#### WHAT THE TASK REQUIRES:
Copy every line of the records below without changing a single character, including spacing and punctuation.

#### PROVIDED ENTRIES:

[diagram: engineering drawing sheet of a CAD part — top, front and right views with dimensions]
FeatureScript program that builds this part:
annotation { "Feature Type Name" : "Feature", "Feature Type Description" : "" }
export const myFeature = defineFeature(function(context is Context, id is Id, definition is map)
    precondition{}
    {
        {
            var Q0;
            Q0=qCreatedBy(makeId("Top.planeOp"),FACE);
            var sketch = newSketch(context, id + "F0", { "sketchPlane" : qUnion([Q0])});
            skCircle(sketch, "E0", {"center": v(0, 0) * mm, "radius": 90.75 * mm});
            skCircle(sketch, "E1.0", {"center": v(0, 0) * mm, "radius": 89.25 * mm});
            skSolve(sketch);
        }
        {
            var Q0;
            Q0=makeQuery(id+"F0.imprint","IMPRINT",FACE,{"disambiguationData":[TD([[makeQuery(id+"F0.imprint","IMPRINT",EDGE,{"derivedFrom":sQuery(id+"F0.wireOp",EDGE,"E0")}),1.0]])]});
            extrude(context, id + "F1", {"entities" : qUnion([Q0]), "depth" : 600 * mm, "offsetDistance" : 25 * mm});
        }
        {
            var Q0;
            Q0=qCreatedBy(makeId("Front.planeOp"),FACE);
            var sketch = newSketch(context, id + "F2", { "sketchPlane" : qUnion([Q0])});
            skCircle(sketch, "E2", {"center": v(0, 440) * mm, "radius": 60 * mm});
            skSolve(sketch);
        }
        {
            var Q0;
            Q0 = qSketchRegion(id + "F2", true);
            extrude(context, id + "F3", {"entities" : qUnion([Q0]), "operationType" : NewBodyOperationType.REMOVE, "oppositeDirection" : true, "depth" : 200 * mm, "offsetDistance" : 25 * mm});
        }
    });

#### REPLY TO THE EXERCISE:
[diagram: engineering drawing sheet of a CAD part — top, front and right views with dimensions]
FeatureScript program that builds this part:
annotation { "Feature Type Name" : "Feature", "Feature Type Description" : "" }
export const myFeature = defineFeature(function(context is Context, id is Id, definition is map)
    precondition{}
    {
        {
            var Q0;
            Q0=qCreatedBy(makeId("Top.planeOp"),FACE);
            var sketch = newSketch(context, id + "F0", { "sketchPlane" : qUnion([Q0])});
            skCircle(sketch, "E0", {"center": v(0, 0) * mm, "radius": 90.75 * mm});
            skCircle(sketch, "E1.0", {"center": v(0, 0) * mm, "radius": 89.25 * mm});
            skSolve(sketch);
        }
        {
            var Q0;
            Q0=makeQuery(id+"F0.imprint","IMPRINT",FACE,{"disambiguationData":[TD([[makeQuery(id+"F0.imprint","IMPRINT",EDGE,{"derivedFrom":sQuery(id+"F0.wireOp",EDGE,"E0")}),1.0]])]});
            extrude(context, id + "F1", {"entities" : qUnion([Q0]), "depth" : 600 * mm, "offsetDistance" : 25 * mm});
        }
        {
            var Q0;
            Q0=qCreatedBy(makeId("Front.planeOp"),FACE);
            var sketch = newSketch(context, id + "F2", { "sketchPlane" : qUnion([Q0])});
            skCircle(sketch, "E2", {"center": v(0, 440) * mm, "radius": 60 * mm});
            skSolve(sketch);
        }
        {
            var Q0;
            Q0 = qSketchRegion(id + "F2", true);
            extrude(context, id + "F3", {"entities" : qUnion([Q0]), "operationType" : NewBodyOperationType.REMOVE, "oppositeDirection" : true, "depth" : 200 * mm, "offsetDistance" : 25 * mm});
        }
    });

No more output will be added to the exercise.